Leading neuroscientists from around the world have stated that non-human primates (NHP) remain ‘essential’ for our understanding of the brain and for continued biomedical progress.

The perspective piece, Visualizing advances in the future of primate neuroscience research, with authors including the outgoing EARA chair Peter Janssen, of KU Leuven, Belgium, Anna Mitchell, of the University of Canterbury, New Zealand, and EARA executive director Kirk Leech, concluded:

“At this moment in time, all evidence indicates that NHPs will continue to play a crucial role in the development of better medical care for patients, as they have done in the past in neuroscience and numerous other domains of medicine.”

In particular, they focused on the continued need for NHP in the implementation of emerging technologies, such as viral vectors, which can deliver drugs and treatments and allow brain pathways to be studied at an ‘unprecedented scale’, as well as gene editing techniques such as CRISPR-Cas9 to model human diseases in monkeys.

The authors said that NHP studies ‘offer true insights into the cognitive capacities of humans’ – citing examples such as object recognition, attention and planning.

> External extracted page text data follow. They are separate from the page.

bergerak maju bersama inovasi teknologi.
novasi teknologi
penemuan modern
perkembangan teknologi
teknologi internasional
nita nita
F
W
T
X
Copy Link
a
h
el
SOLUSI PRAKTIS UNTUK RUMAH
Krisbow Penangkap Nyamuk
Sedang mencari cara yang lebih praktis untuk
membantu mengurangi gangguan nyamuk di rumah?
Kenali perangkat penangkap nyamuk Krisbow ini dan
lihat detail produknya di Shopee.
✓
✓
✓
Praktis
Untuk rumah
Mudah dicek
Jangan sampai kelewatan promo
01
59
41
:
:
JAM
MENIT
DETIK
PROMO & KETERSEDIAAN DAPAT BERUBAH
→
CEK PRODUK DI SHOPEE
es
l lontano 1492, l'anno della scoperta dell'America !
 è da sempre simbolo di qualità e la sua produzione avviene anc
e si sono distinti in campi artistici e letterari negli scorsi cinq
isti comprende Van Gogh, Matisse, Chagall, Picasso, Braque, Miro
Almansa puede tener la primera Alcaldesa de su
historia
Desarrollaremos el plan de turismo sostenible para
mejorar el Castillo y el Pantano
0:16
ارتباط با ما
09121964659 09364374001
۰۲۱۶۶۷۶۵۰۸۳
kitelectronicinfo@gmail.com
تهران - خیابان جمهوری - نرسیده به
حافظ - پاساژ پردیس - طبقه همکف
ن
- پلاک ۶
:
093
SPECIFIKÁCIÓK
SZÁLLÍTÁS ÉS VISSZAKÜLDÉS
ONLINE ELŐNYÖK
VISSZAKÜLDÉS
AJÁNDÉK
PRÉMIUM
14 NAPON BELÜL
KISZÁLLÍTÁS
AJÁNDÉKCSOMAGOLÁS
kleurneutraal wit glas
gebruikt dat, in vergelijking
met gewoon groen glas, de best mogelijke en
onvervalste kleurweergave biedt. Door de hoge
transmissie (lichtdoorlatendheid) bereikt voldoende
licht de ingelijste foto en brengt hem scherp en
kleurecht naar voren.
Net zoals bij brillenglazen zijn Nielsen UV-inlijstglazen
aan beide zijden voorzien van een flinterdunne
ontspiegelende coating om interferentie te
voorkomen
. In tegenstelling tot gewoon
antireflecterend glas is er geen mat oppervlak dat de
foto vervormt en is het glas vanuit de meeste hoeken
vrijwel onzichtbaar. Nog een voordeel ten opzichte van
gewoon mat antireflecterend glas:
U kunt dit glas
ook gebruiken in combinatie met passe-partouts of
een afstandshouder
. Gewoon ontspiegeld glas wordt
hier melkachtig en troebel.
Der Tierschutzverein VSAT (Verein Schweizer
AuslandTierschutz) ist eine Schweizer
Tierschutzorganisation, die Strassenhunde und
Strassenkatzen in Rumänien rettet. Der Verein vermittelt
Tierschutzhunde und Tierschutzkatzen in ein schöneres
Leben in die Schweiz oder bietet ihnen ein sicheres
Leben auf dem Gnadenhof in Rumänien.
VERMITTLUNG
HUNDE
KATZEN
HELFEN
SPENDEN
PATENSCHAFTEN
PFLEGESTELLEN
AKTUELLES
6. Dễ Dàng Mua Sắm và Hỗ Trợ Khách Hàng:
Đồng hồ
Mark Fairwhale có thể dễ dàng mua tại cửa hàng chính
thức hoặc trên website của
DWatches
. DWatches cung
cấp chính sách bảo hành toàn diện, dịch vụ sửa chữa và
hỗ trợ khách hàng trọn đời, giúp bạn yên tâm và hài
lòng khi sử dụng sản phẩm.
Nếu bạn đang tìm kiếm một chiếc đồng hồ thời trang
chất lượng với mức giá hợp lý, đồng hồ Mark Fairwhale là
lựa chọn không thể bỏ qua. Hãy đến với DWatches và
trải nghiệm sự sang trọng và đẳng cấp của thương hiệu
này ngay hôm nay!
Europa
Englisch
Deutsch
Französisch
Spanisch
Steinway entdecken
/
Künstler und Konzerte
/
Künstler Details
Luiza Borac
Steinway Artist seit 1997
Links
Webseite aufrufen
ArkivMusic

They also highlighted the major differences between the nervous system of humans and rodents that make these animals less suitable as research models.

The article, published in Current Research in Neurobiology, goes on to describe some of the current barriers to NHP neuroscience research, notably transportation issues, such as the NHP export ban by China.

It also called for a universal regulatory framework for NHP research, including defined ethical and welfare standards, to facilitate international research collaborations which must be ‘science-led, rather than political’.